Y yo recibiendo estas noticias tomando mi polo de mango, con los pies puestos
sobre la mejor silla del comedor, con Satie de fondo y 34 libros esperando ser
deliciosamente devorados, entre ellos, esa novelica tan tontica y encantadora, Monsieur Venus, de la decadente-simbolista,
Rachilde.
Pero es que la locura, el exceso del verano consiste en este compacto
aluvión de noticias desastrosas junto con la crónica de las innúmeras fiestas
locales y conciertos que se celebran en todo el país.
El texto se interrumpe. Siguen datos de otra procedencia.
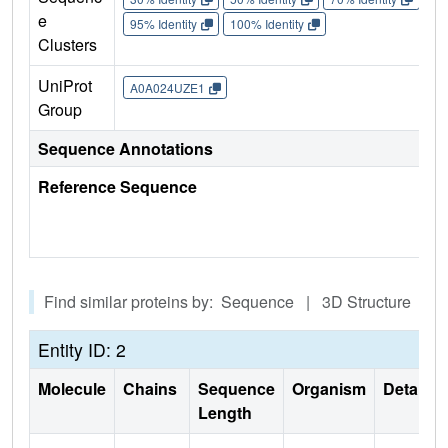
e
95% Identity
100% Identity
Clusters
UniProt
A0A024UZE1
Group
Sequence Annotations
Reference Sequence
Find similar proteins by: Sequence | 3D Structure
Entity ID: 2
Molecule
Chains
Sequence
Organism
Details
Length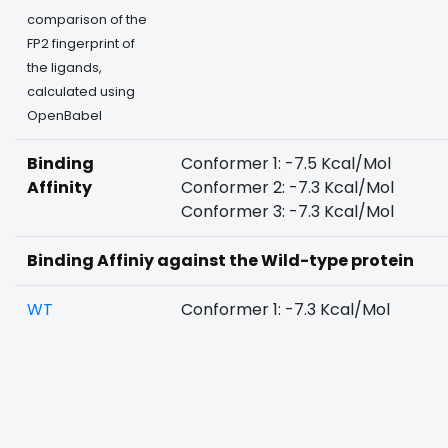
comparison of the
FP2 fingerprint of
the ligands,
calculated using
OpenBabel
Binding
Conformer 1: -7.5 Kcal/Mol
Affinity
Conformer 2: -7.3 Kcal/Mol
Conformer 3: -7.3 Kcal/Mol
Binding Affiniy against the Wild-type protein
WT
Conformer 1: -7.3 Kcal/Mol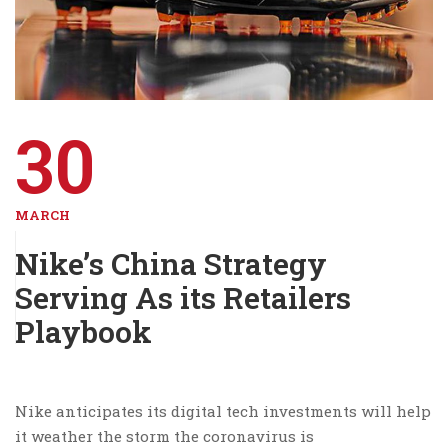
30
MARCH
Nike’s China Strategy
Serving As its Retailers
Playbook
Nike anticipates its digital tech investments will help
it weather the storm the coronavirus is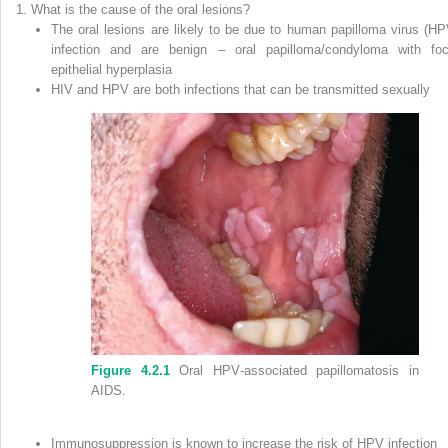
What is the cause of the oral lesions?
The oral lesions are likely to be due to
human papilloma virus
(
HP
infection and are benign – oral papilloma/condyloma with foc
epithelial hyperplasia
HIV and HPV are both infections that can be transmitted sexually
Figure 4.2.1
Oral HPV‐associated papillomatosis in
AIDS.
Immunosuppression is known to increase the risk of HPV infection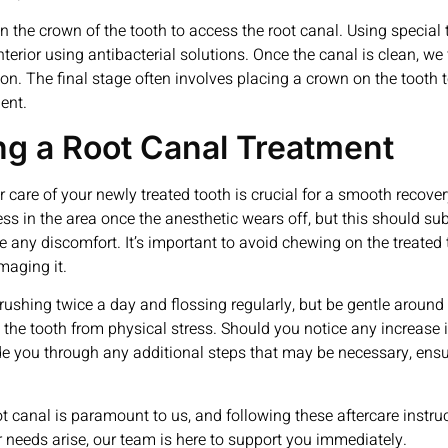
 the crown of the tooth to access the root canal. Using special t
rior using antibacterial solutions. Once the canal is clean, we fi
ion. The final stage often involves placing a crown on the tooth 
ent.
ing a Root Canal Treatment
r care of your newly treated tooth is crucial for a smooth recov
ess in the area once the anesthetic wears off, but this should su
ny discomfort. It’s important to avoid chewing on the treated toot
maging it.
ushing twice a day and flossing regularly, but be gentle around th
 the tooth from physical stress. Should you notice any increase i
uide you through any additional steps that may be necessary, en
t canal is paramount to us, and following these aftercare instruct
r needs arise, our team is here to support you immediately.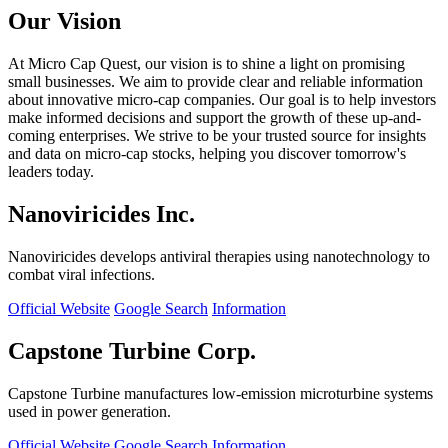
Our Vision
At Micro Cap Quest, our vision is to shine a light on promising
small businesses. We aim to provide clear and reliable information
about innovative micro-cap companies. Our goal is to help investors
make informed decisions and support the growth of these up-and-
coming enterprises. We strive to be your trusted source for insights
and data on micro-cap stocks, helping you discover tomorrow's
leaders today.
Nanoviricides Inc.
Nanoviricides develops antiviral therapies using nanotechnology to
combat viral infections.
Official Website
Google Search
Information
Capstone Turbine Corp.
Capstone Turbine manufactures low-emission microturbine systems
used in power generation.
Official Website
Google Search
Information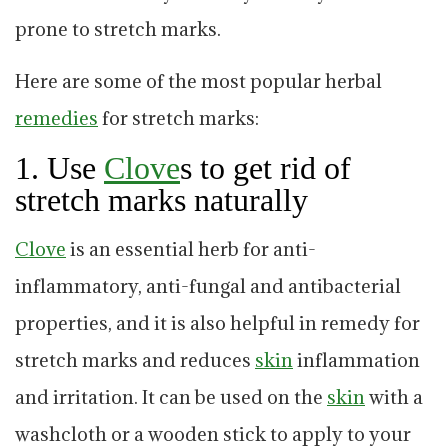
prone to stretch marks.
Here are some of the most popular herbal
remedies
for stretch marks:
1. Use
C
love
s to get rid of
stretch marks naturally
C
love
is an essential herb for anti-
inflammatory, anti-fungal and antibacterial
properties, and it is also helpful in remedy for
stretch marks and reduces
skin
inflammation
and irritation. It can be used on the
skin
with a
washcloth or a wooden stick to apply to your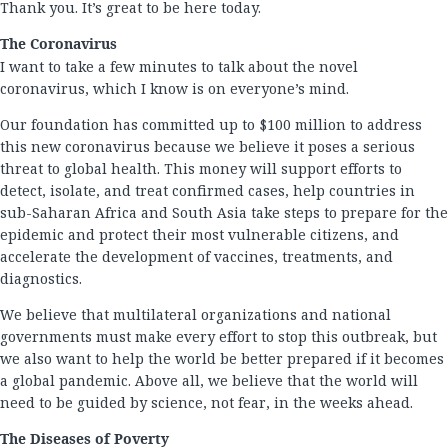
Thank you. It’s great to be here today.
The Coronavirus
I want to take a few minutes to talk about the novel
coronavirus, which I know is on everyone’s mind.
Our foundation has committed up to $100 million to address
this new coronavirus because we believe it poses a serious
threat to global health. This money will support efforts to
detect, isolate, and treat confirmed cases, help countries in
sub-Saharan Africa and South Asia take steps to prepare for the
epidemic and protect their most vulnerable citizens, and
accelerate the development of vaccines, treatments, and
diagnostics.
We believe that multilateral organizations and national
governments must make every effort to stop this outbreak, but
we also want to help the world be better prepared if it becomes
a global pandemic. Above all, we believe that the world will
need to be guided by science, not fear, in the weeks ahead.
The Diseases of Poverty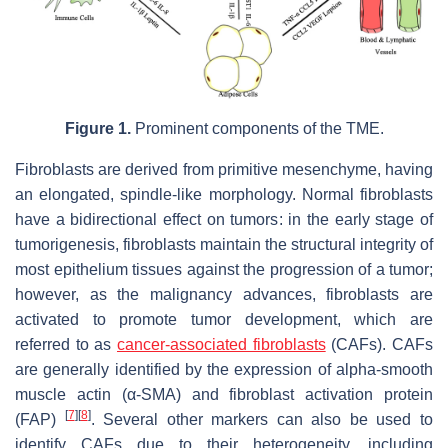
Figure 1.
Prominent components of the TME.
Fibroblasts are derived from primitive mesenchyme, having
an elongated, spindle-like morphology. Normal fibroblasts
have a bidirectional effect on tumors: in the early stage of
tumorigenesis, fibroblasts maintain the structural integrity of
most epithelium tissues against the progression of a tumor;
however, as the malignancy advances, fibroblasts are
activated to promote tumor development, which are
referred to as
cancer-associated fibroblasts
(CAFs). CAFs
are generally identified by the expression of alpha-smooth
muscle actin (α-SMA) and fibroblast activation protein
[
7
]
[
8
]
(FAP)
. Several other markers can also be used to
identify CAFs due to their heterogeneity, including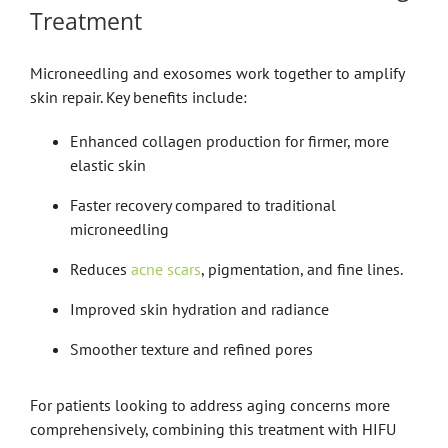
Treatment
Microneedling and exosomes work together to amplify
skin repair. Key benefits include:
Enhanced collagen production for firmer, more
elastic skin
Faster recovery compared to traditional
microneedling
Reduces
acne scars
, pigmentation, and fine lines.
Improved skin hydration and radiance
Smoother texture and refined pores
For patients looking to address aging concerns more
comprehensively, combining this treatment with HIFU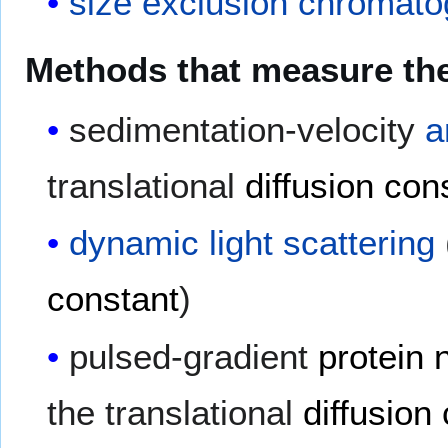
size exclusion chromat
Methods that measure the 
sedimentation-velocity
a
translational
diffusion con
dynamic light scattering
constant
)
pulsed-gradient
protein
the translational
diffusion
Esta mezcla de llamas desoladoras y chiringuitos, de sinuosas desnudeces
corporales y extensiones de tierra quemada, de pueblos evacuados y masas de
turistas llegando a Santiago, componen una página formalmente caótica de lo que
se desenlaza y produce en verano: la muerte camuflada bajo tanto fenómeno, la
aventura de los cuerpos libres.
Y es que como recordaba De Quincey, la muerte en verano es más liviana,
menos trágica, pasa casi sin acontecimiento. El nivel de caos que produce el
calor torna confusa nuestra percepción
de las cosas. Todo es tumulto, movimiento, incomodidad, inquietud,
desplazamiento. Lo estimulante entre todo esto es que la sensualidad está
sobrexcitada y nos sobra energía para seguir buscando y disfrutando ambientes.
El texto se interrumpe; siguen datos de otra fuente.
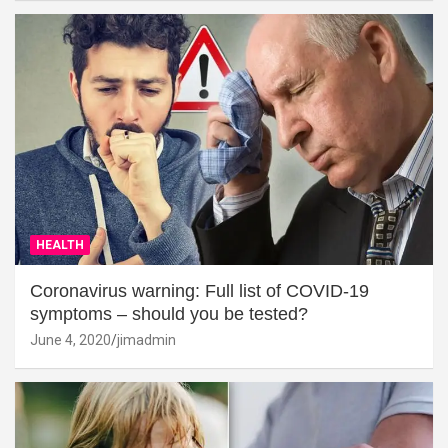
HEALTH
Coronavirus warning: Full list of COVID-19
symptoms – should you be tested?
June 4, 2020
jimadmin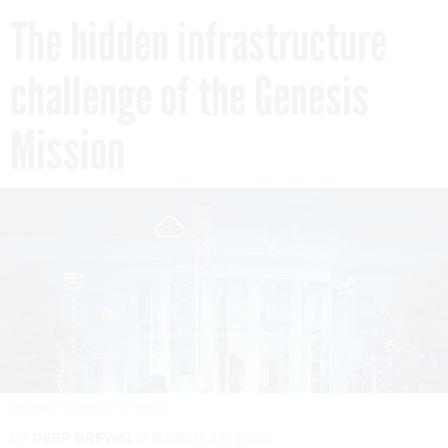
The hidden infrastructure
challenge of the Genesis
Mission
DOUGLAS RISSING/GETTY IMAGES
By
DEEP GREWAL
MARCH 24, 2026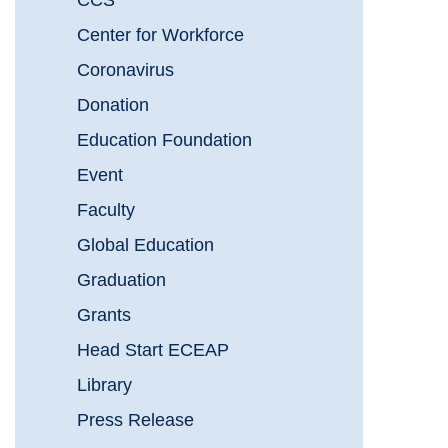
CCS
Center for Workforce
Coronavirus
Donation
Education Foundation
Event
Faculty
Global Education
Graduation
Grants
Head Start ECEAP
Library
Press Release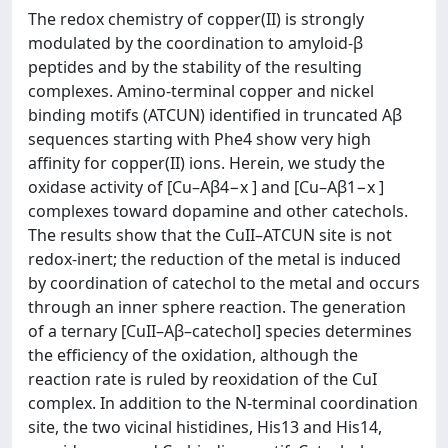
The redox chemistry of copper(II) is strongly
modulated by the coordination to amyloid-β
peptides and by the stability of the resulting
complexes. Amino-terminal copper and nickel
binding motifs (ATCUN) identified in truncated Aβ
sequences starting with Phe4 show very high
affinity for copper(II) ions. Herein, we study the
oxidase activity of [Cu–Aβ4−x ] and [Cu–Aβ1−x ]
complexes toward dopamine and other catechols.
The results show that the CuII–ATCUN site is not
redox-inert; the reduction of the metal is induced
by coordination of catechol to the metal and occurs
through an inner sphere reaction. The generation
of a ternary [CuII–Aβ–catechol] species determines
the efficiency of the oxidation, although the
reaction rate is ruled by reoxidation of the CuI
complex. In addition to the N-terminal coordination
site, the two vicinal histidines, His13 and His14,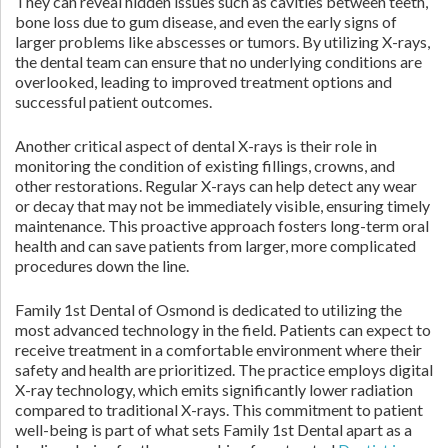
They can reveal hidden issues such as cavities between teeth,
bone loss due to gum disease, and even the early signs of
larger problems like abscesses or tumors. By utilizing X-rays,
the dental team can ensure that no underlying conditions are
overlooked, leading to improved treatment options and
successful patient outcomes.
Another critical aspect of dental X-rays is their role in
monitoring the condition of existing fillings, crowns, and
other restorations. Regular X-rays can help detect any wear
or decay that may not be immediately visible, ensuring timely
maintenance. This proactive approach fosters long-term oral
health and can save patients from larger, more complicated
procedures down the line.
Family 1st Dental of Osmond is dedicated to utilizing the
most advanced technology in the field. Patients can expect to
receive treatment in a comfortable environment where their
safety and health are prioritized. The practice employs digital
X-ray technology, which emits significantly lower radiation
compared to traditional X-rays. This commitment to patient
well-being is part of what sets Family 1st Dental apart as a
No obstante, el calor, largo en el tiempo, se convierte en un asedio.
Y la profusión y esa sobreenergía que en verano nos atraviesa, propician
que todo tipo de circunstancia confluya en una mezcla que el sol y la luz
excesiva compactan y diluyen a la vez.
Nos atreveríamos a afirmar, por no contradecir al tenor de todos los telediarios, que el calor excesivo, los veranos tórridos son una suerte de primicia del apocalipsis.